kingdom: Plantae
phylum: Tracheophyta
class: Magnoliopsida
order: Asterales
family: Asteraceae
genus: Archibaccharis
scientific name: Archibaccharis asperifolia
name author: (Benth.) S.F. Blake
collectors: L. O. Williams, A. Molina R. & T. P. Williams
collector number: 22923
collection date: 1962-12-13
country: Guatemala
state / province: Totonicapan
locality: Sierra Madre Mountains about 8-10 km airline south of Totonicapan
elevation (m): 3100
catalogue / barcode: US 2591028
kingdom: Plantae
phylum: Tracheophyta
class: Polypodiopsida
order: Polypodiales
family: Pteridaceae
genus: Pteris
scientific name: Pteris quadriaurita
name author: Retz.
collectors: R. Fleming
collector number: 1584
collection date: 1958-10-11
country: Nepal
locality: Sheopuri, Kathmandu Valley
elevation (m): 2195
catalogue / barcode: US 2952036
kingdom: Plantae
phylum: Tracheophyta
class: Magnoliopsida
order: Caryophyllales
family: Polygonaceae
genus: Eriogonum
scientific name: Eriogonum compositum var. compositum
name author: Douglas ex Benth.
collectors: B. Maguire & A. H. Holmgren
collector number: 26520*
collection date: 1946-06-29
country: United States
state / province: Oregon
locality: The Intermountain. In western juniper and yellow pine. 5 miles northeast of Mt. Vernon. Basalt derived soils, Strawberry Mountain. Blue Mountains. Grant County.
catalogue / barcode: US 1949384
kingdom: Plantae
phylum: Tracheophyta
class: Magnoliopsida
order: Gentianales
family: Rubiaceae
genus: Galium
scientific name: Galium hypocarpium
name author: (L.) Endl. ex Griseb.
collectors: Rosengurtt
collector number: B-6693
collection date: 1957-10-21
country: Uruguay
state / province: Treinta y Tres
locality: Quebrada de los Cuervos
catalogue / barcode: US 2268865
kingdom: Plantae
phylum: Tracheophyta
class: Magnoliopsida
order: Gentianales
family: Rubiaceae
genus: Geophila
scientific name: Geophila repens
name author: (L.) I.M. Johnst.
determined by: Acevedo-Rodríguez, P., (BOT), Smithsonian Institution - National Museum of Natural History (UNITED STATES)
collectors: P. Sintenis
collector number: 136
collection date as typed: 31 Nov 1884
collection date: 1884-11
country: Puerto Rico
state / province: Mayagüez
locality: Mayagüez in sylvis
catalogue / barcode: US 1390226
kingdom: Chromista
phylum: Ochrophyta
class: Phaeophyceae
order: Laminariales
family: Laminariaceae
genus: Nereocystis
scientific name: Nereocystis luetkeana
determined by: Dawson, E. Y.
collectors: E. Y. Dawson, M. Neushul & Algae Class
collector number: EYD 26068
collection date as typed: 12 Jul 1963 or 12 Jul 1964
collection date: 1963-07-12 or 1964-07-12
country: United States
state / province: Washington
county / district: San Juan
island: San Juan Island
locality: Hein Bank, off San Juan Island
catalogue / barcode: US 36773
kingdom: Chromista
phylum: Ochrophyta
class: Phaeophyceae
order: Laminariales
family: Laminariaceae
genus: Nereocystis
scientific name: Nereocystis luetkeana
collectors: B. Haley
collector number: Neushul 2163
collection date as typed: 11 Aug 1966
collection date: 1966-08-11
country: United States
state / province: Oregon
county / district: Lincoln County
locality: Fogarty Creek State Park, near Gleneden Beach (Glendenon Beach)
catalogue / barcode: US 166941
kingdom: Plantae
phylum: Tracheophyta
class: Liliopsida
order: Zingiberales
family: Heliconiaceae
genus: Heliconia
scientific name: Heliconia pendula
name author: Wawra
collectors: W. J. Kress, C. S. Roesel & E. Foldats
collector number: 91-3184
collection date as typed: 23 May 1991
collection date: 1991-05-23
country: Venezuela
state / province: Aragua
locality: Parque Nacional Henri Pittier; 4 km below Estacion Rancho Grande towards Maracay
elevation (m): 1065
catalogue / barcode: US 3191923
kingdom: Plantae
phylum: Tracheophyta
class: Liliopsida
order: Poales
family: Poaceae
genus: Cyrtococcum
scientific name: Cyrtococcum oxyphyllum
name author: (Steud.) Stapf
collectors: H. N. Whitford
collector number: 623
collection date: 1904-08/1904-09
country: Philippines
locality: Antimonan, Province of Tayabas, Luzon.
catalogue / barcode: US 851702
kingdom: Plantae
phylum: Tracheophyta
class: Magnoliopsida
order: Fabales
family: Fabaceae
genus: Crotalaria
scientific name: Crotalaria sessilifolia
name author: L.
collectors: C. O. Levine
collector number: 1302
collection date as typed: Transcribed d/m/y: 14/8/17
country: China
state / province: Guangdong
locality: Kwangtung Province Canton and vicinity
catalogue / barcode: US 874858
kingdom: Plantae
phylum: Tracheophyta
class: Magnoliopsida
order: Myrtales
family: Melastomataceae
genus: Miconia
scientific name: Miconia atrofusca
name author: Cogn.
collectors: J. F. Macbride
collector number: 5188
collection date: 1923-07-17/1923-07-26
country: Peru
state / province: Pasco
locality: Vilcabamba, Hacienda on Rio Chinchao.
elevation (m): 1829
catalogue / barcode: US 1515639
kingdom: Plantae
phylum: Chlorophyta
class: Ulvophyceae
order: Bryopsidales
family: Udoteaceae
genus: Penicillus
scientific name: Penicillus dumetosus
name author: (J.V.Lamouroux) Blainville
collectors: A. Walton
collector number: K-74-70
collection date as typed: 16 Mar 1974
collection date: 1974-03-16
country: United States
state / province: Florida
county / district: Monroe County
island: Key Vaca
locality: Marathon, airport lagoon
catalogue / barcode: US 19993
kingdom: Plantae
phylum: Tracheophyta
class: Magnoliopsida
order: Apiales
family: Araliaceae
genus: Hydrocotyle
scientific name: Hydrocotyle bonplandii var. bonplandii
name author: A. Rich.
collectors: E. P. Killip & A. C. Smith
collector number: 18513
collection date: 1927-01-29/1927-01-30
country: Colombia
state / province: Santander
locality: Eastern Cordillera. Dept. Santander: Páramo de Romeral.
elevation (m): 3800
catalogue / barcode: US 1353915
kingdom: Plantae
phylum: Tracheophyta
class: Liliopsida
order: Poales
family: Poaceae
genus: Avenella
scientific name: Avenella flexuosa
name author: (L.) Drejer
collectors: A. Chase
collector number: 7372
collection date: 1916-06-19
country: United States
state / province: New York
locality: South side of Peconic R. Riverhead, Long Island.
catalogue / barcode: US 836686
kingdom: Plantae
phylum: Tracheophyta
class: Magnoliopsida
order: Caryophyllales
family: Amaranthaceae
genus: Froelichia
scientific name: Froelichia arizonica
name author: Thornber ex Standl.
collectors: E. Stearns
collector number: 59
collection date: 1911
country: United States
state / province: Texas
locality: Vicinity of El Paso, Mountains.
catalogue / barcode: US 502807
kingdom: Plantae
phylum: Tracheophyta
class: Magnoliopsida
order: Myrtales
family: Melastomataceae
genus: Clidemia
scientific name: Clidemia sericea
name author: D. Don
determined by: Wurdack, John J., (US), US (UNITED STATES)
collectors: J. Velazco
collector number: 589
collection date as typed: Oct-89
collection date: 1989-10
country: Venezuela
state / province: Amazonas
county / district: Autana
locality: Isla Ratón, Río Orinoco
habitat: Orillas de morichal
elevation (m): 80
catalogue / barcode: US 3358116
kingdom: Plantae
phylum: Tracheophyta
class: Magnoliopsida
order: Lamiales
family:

** Given request **
Repeat every line of the records above word for word, in the same order, leaving nothing out.

** Task answer **
kingdom: Plantae
phylum: Tracheophyta
class: Magnoliopsida
order: Asterales
family: Asteraceae
genus: Archibaccharis
scientific name: Archibaccharis asperifolia
name author: (Benth.) S.F. Blake
collectors: L. O. Williams, A. Molina R. & T. P. Williams
collector number: 22923
collection date: 1962-12-13
country: Guatemala
state / province: Totonicapan
locality: Sierra Madre Mountains about 8-10 km airline south of Totonicapan
elevation (m): 3100
catalogue / barcode: US 2591028
kingdom: Plantae
phylum: Tracheophyta
class: Polypodiopsida
order: Polypodiales
family: Pteridaceae
genus: Pteris
scientific name: Pteris quadriaurita
name author: Retz.
collectors: R. Fleming
collector number: 1584
collection date: 1958-10-11
country: Nepal
locality: Sheopuri, Kathmandu Valley
elevation (m): 2195
catalogue / barcode: US 2952036
kingdom: Plantae
phylum: Tracheophyta
class: Magnoliopsida
order: Caryophyllales
family: Polygonaceae
genus: Eriogonum
scientific name: Eriogonum compositum var. compositum
name author: Douglas ex Benth.
collectors: B. Maguire & A. H. Holmgren
collector number: 26520*
collection date: 1946-06-29
country: United States
state / province: Oregon
locality: The Intermountain. In western juniper and yellow pine. 5 miles northeast of Mt. Vernon. Basalt derived soils, Strawberry Mountain. Blue Mountains. Grant County.
catalogue / barcode: US 1949384
kingdom: Plantae
phylum: Tracheophyta
class: Magnoliopsida
order: Gentianales
family: Rubiaceae
genus: Galium
scientific name: Galium hypocarpium
name author: (L.) Endl. ex Griseb.
collectors: Rosengurtt
collector number: B-6693
collection date: 1957-10-21
country: Uruguay
state / province: Treinta y Tres
locality: Quebrada de los Cuervos
catalogue / barcode: US 2268865
kingdom: Plantae
phylum: Tracheophyta
class: Magnoliopsida
order: Gentianales
family: Rubiaceae
genus: Geophila
scientific name: Geophila repens
name author: (L.) I.M. Johnst.
determined by: Acevedo-Rodríguez, P., (BOT), Smithsonian Institution - National Museum of Natural History (UNITED STATES)
collectors: P. Sintenis
collector number: 136
collection date as typed: 31 Nov 1884
collection date: 1884-11
country: Puerto Rico
state / province: Mayagüez
locality: Mayagüez in sylvis
catalogue / barcode: US 1390226
kingdom: Chromista
phylum: Ochrophyta
class: Phaeophyceae
order: Laminariales
family: Laminariaceae
genus: Nereocystis
scientific name: Nereocystis luetkeana
determined by: Dawson, E. Y.
collectors: E. Y. Dawson, M. Neushul & Algae Class
collector number: EYD 26068
collection date as typed: 12 Jul 1963 or 12 Jul 1964
collection date: 1963-07-12 or 1964-07-12
country: United States
state / province: Washington
county / district: San Juan
island: San Juan Island
locality: Hein Bank, off San Juan Island
catalogue / barcode: US 36773
kingdom: Chromista
phylum: Ochrophyta
class: Phaeophyceae
order: Laminariales
family: Laminariaceae
genus: Nereocystis
scientific name: Nereocystis luetkeana
collectors: B. Haley
collector number: Neushul 2163
collection date as typed: 11 Aug 1966
collection date: 1966-08-11
country: United States
state / province: Oregon
county / district: Lincoln County
locality: Fogarty Creek State Park, near Gleneden Beach (Glendenon Beach)
catalogue / barcode: US 166941
kingdom: Plantae
phylum: Tracheophyta
class: Liliopsida
order: Zingiberales
family: Heliconiaceae
genus: Heliconia
scientific name: Heliconia pendula
name author: Wawra
collectors: W. J. Kress, C. S. Roesel & E. Foldats
collector number: 91-3184
collection date as typed: 23 May 1991
collection date: 1991-05-23
country: Venezuela
state / province: Aragua
locality: Parque Nacional Henri Pittier; 4 km below Estacion Rancho Grande towards Maracay
elevation (m): 1065
catalogue / barcode: US 3191923
kingdom: Plantae
phylum: Tracheophyta
class: Liliopsida
order: Poales
family: Poaceae
genus: Cyrtococcum
scientific name: Cyrtococcum oxyphyllum
name author: (Steud.) Stapf
collectors: H. N. Whitford
collector number: 623
collection date: 1904-08/1904-09
country: Philippines
locality: Antimonan, Province of Tayabas, Luzon.
catalogue / barcode: US 851702
kingdom: Plantae
phylum: Tracheophyta
class: Magnoliopsida
order: Fabales
family: Fabaceae
genus: Crotalaria
scientific name: Crotalaria sessilifolia
name author: L.
collectors: C. O. Levine
collector number: 1302
collection date as typed: Transcribed d/m/y: 14/8/17
country: China
state / province: Guangdong
locality: Kwangtung Province Canton and vicinity
catalogue / barcode: US 874858
kingdom: Plantae
phylum: Tracheophyta
class: Magnoliopsida
order: Myrtales
family: Melastomataceae
genus: Miconia
scientific name: Miconia atrofusca
name author: Cogn.
collectors: J. F. Macbride
collector number: 5188
collection date: 1923-07-17/1923-07-26
country: Peru
state / province: Pasco
locality: Vilcabamba, Hacienda on Rio Chinchao.
elevation (m): 1829
catalogue / barcode: US 1515639
kingdom: Plantae
phylum: Chlorophyta
class: Ulvophyceae
order: Bryopsidales
family: Udoteaceae
genus: Penicillus
scientific name: Penicillus dumetosus
name author: (J.V.Lamouroux) Blainville
collectors: A. Walton
collector number: K-74-70
collection date as typed: 16 Mar 1974
collection date: 1974-03-16
country: United States
state / province: Florida
county / district: Monroe County
island: Key Vaca
locality: Marathon, airport lagoon
catalogue / barcode: US 19993
kingdom: Plantae
phylum: Tracheophyta
class: Magnoliopsida
order: Apiales
family: Araliaceae
genus: Hydrocotyle
scientific name: Hydrocotyle bonplandii var. bonplandii
name author: A. Rich.
collectors: E. P. Killip & A. C. Smith
collector number: 18513
collection date: 1927-01-29/1927-01-30
country: Colombia
state / province: Santander
locality: Eastern Cordillera. Dept. Santander: Páramo de Romeral.
elevation (m): 3800
catalogue / barcode: US 1353915
kingdom: Plantae
phylum: Tracheophyta
class: Liliopsida
order: Poales
family: Poaceae
genus: Avenella
scientific name: Avenella flexuosa
name author: (L.) Drejer
collectors: A. Chase
collector number: 7372
collection date: 1916-06-19
country: United States
state / province: New York
locality: South side of Peconic R. Riverhead, Long Island.
catalogue / barcode: US 836686
kingdom: Plantae
phylum: Tracheophyta
class: Magnoliopsida
order: Caryophyllales
family: Amaranthaceae
genus: Froelichia
scientific name: Froelichia arizonica
name author: Thornber ex Standl.
collectors: E. Stearns
collector number: 59
collection date: 1911
country: United States
state / province: Texas
locality: Vicinity of El Paso, Mountains.
catalogue / barcode: US 502807
kingdom: Plantae
phylum: Tracheophyta
class: Magnoliopsida
order: Myrtales
family: Melastomataceae
genus: Clidemia
scientific name: Clidemia sericea
name author: D. Don
determined by: Wurdack, John J., (US), US (UNITED STATES)
collectors: J. Velazco
collector number: 589
collection date as typed: Oct-89
collection date: 1989-10
country: Venezuela
state / province: Amazonas
county / district: Autana
locality: Isla Ratón, Río Orinoco
habitat: Orillas de morichal
elevation (m): 80
catalogue / barcode: US 3358116
kingdom: Plantae
phylum: Tracheophyta
class: Magnoliopsida
order: Lamiales
family:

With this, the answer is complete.